● **Brief**
Copy every line of the entries that has the string "llegar" in it.

#### Task material

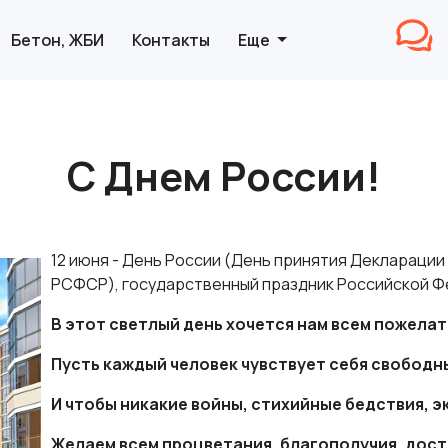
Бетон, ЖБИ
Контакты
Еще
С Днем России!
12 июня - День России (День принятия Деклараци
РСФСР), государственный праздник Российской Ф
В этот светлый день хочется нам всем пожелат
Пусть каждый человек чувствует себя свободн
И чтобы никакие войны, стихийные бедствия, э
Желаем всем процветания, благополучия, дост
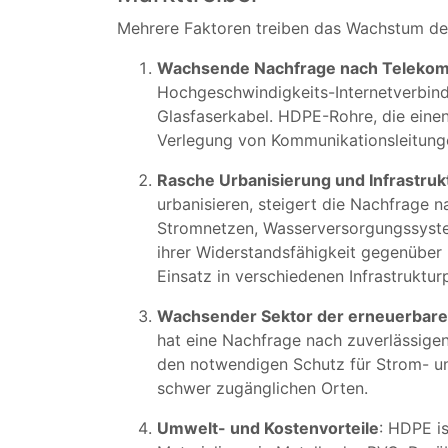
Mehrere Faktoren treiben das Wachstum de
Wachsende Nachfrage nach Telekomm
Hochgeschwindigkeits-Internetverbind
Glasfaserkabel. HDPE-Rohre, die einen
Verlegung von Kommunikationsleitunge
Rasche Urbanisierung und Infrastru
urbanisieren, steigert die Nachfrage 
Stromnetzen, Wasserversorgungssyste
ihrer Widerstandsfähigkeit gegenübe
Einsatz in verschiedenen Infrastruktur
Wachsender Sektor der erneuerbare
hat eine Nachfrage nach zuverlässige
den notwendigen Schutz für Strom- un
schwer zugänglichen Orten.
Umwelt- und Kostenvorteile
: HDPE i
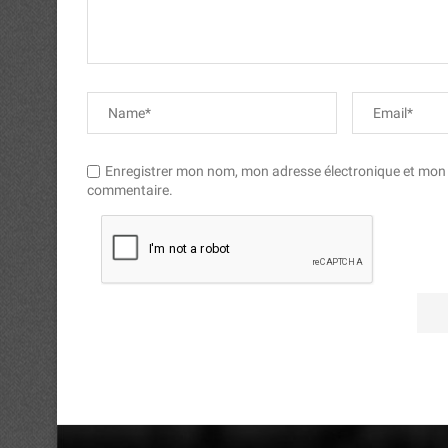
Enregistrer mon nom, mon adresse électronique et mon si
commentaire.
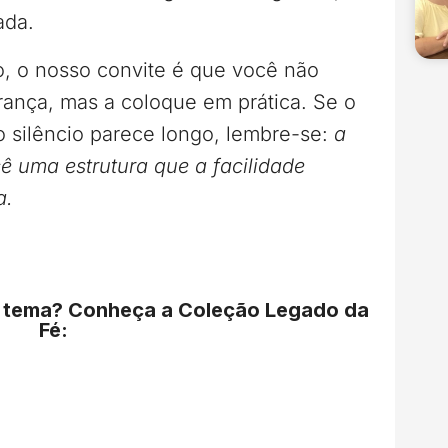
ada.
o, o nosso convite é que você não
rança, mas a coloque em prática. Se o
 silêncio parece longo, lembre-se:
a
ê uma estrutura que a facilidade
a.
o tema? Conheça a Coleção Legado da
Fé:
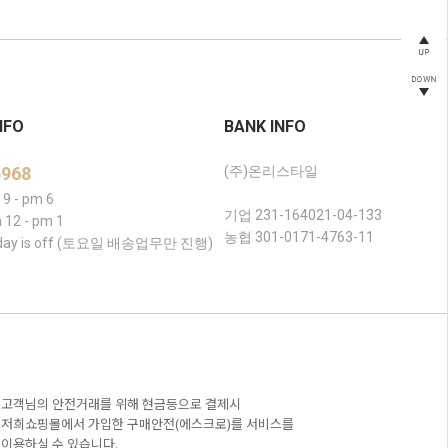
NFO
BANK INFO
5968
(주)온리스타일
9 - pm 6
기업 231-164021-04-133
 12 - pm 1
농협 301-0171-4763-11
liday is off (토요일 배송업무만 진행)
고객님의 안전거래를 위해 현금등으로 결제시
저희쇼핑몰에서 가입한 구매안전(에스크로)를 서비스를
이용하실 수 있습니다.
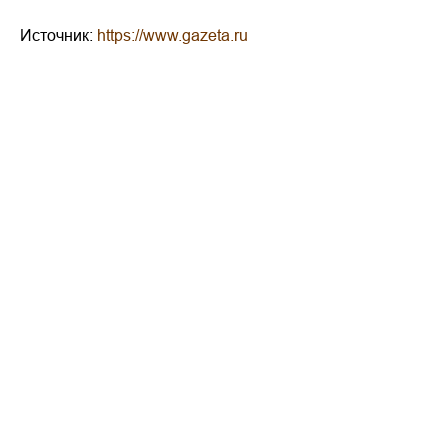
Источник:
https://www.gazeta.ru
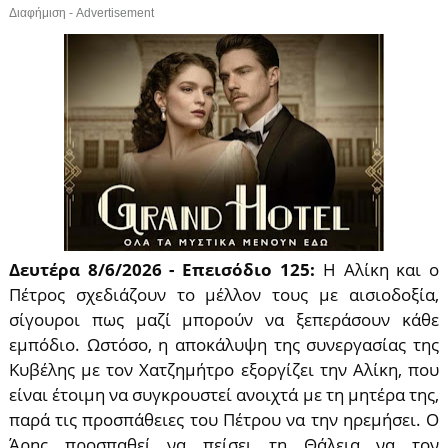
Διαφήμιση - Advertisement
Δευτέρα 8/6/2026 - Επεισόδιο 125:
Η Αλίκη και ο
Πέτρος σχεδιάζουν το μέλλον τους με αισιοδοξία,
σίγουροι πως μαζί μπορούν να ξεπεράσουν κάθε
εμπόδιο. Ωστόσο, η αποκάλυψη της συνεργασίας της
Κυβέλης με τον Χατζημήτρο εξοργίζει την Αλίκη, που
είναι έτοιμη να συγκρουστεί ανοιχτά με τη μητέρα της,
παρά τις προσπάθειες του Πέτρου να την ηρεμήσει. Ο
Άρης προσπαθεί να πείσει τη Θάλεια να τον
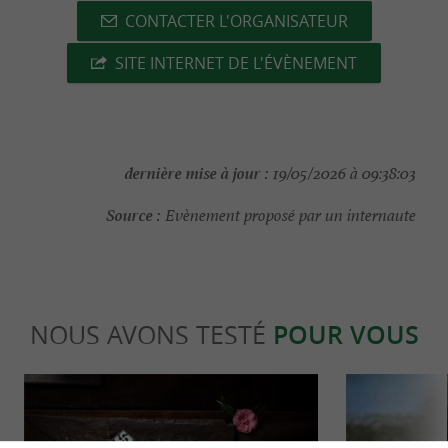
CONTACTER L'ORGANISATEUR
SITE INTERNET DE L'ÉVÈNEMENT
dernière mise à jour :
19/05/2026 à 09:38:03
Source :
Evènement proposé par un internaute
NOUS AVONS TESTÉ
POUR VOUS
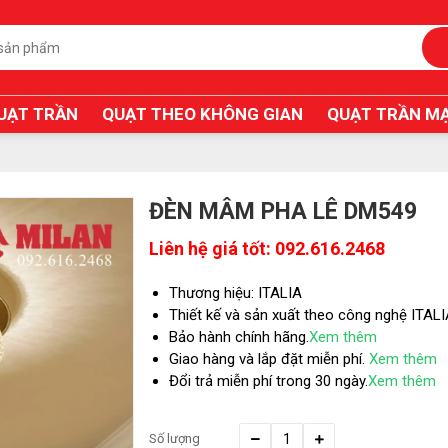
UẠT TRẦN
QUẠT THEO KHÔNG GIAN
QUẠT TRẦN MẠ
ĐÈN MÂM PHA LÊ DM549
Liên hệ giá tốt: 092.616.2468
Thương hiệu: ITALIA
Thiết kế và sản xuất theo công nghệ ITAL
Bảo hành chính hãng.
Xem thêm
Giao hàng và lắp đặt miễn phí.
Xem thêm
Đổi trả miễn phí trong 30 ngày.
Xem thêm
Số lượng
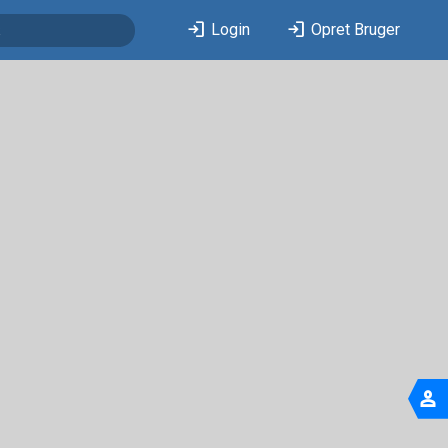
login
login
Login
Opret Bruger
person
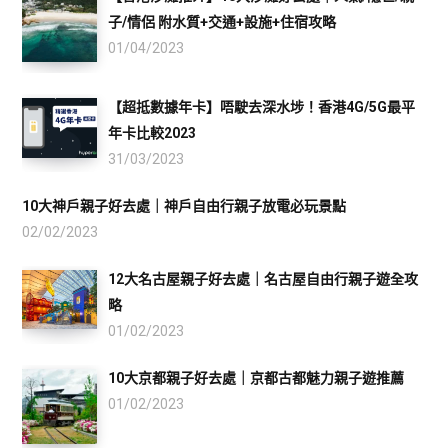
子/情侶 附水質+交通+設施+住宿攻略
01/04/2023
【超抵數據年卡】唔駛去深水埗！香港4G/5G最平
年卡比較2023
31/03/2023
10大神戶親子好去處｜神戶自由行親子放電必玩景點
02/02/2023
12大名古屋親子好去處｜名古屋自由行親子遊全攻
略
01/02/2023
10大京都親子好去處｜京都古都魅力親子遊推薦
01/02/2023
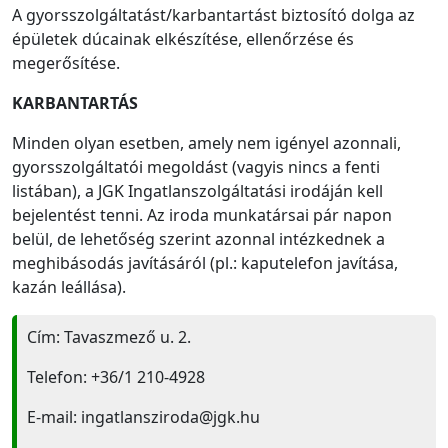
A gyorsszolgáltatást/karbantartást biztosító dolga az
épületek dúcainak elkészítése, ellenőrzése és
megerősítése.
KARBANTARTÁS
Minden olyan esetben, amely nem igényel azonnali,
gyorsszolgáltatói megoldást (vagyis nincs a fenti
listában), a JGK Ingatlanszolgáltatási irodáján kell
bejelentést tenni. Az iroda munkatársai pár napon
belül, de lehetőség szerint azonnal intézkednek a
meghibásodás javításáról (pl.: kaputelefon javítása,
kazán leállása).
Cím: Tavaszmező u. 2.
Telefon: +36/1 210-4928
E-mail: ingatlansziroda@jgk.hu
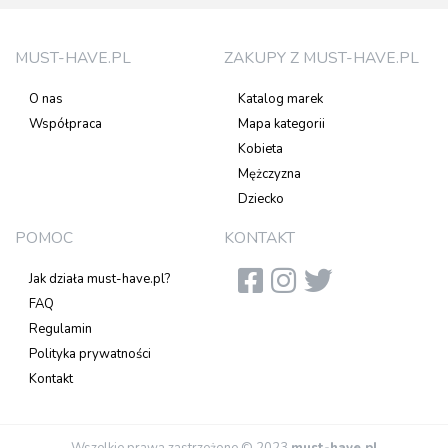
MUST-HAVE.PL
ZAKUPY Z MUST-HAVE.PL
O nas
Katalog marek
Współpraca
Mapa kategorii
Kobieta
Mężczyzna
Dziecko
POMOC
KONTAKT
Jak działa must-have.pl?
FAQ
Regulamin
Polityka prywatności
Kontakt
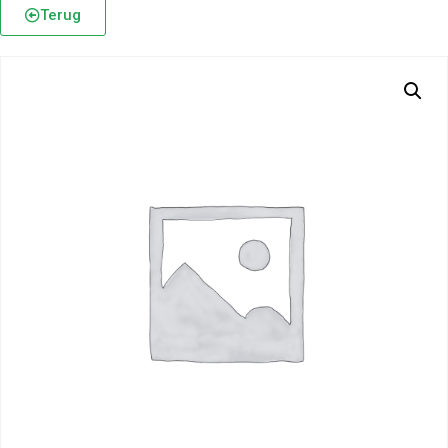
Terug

########
#### Task material

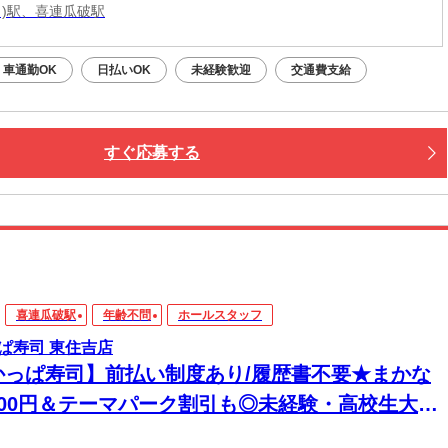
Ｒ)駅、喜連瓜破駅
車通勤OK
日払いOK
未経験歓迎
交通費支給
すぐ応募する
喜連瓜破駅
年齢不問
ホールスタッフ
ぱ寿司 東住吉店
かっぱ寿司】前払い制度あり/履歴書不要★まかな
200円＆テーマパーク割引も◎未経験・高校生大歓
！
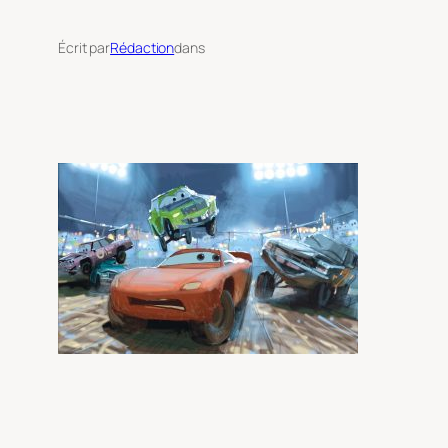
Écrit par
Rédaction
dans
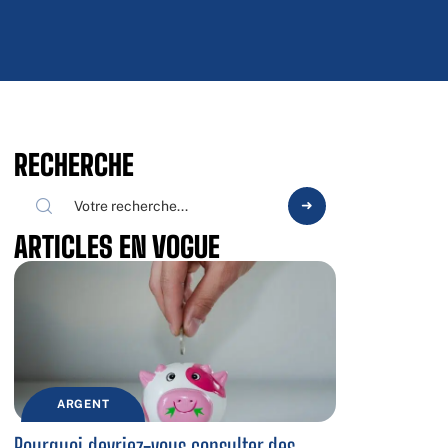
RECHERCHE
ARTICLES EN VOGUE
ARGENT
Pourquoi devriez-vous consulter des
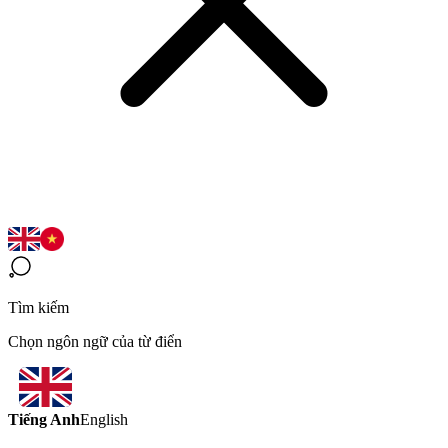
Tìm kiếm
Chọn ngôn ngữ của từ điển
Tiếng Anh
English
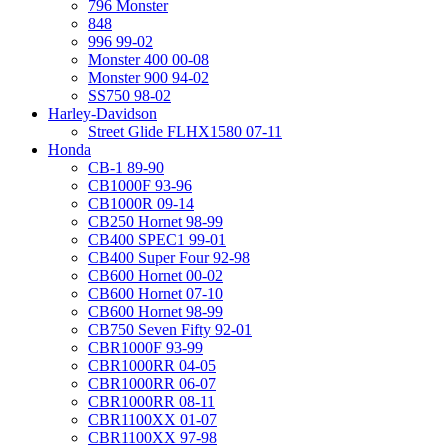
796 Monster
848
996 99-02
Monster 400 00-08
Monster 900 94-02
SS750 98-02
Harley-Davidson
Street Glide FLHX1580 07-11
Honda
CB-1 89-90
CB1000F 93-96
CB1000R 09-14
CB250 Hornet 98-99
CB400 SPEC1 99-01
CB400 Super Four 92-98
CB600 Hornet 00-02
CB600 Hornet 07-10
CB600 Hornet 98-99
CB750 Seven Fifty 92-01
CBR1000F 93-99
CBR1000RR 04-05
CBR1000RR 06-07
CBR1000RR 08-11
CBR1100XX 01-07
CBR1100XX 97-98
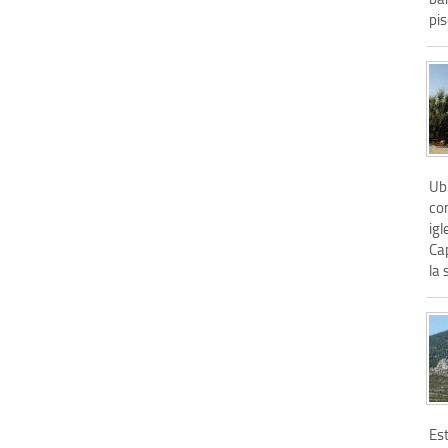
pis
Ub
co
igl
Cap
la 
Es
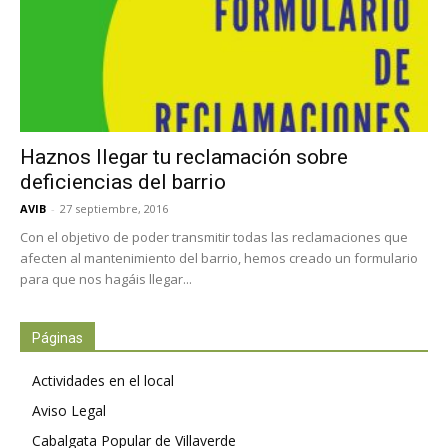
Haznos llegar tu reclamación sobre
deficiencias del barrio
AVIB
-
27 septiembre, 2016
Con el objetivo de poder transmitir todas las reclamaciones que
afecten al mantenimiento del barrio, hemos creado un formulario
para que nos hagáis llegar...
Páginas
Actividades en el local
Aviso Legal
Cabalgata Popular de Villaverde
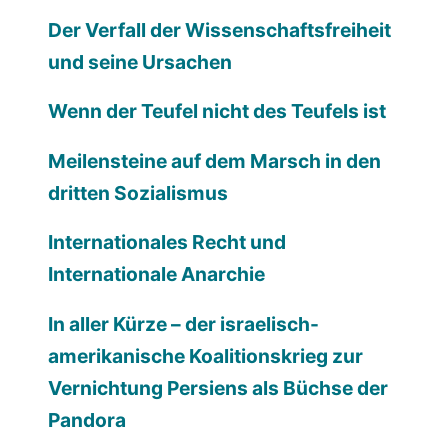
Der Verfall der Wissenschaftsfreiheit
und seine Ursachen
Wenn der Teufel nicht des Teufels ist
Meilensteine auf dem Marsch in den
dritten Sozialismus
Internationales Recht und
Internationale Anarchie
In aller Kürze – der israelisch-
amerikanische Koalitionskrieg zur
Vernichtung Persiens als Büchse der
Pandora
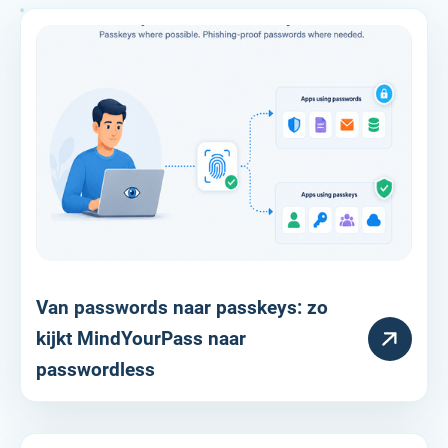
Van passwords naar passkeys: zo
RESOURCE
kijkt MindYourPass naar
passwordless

########

● **Answer for the task**
Haznos llegar tu reclamación sobre
para que nos hagáis llegar...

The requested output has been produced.